The Left Hand of Darkness is arguably the most well-known of Le Guin’s Hainish Cycle, a series of loosely connected books related to the Ekumen league of planets. It is mainly remembered for its final third, which many see as a powerful kind of love story and/or a seminal – if dated, in some respects – feminist text touching on issues of queerness and transphobia.
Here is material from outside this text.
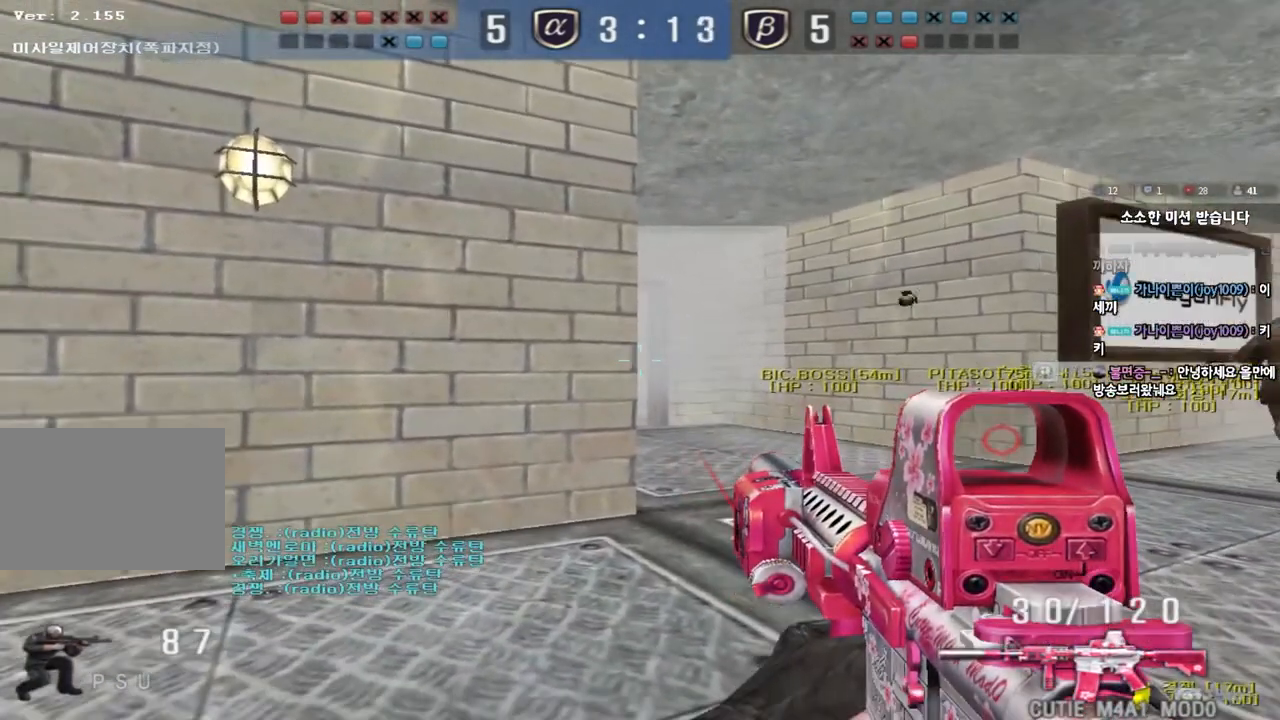
{"keys": ["ctrl"], "events": []}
Readers of this blog, however, may be interested to know that, on top of those things, it is also one hell of an action adventure yarn, with breathtaking descriptions of the protagonists’ perilous journey through the harshest of landscapes and weather conditions…
“We seldom talked while on the march or at lunch, for our lips were sore, and when one’s own mouth was open the cold got inside, hurting teeth and throat and lungs; it was necessary to keep the mouth closed and breathe through the nose, at least when the air was forty or fifty degrees below freezing. When it went on lower than that, the whole breathing process was further complicated by the rapid freezing of one’s exhaled breath; if you didn’t look out your nostrils might freeze shut, and then to keep from suffocating you would gasp in a lungful of razors.
Under certain conditions our exhalations freezing instantly made a tiny cracking noise, like distant firecrackers, and a shower of crystals: each breath a snowstorm.”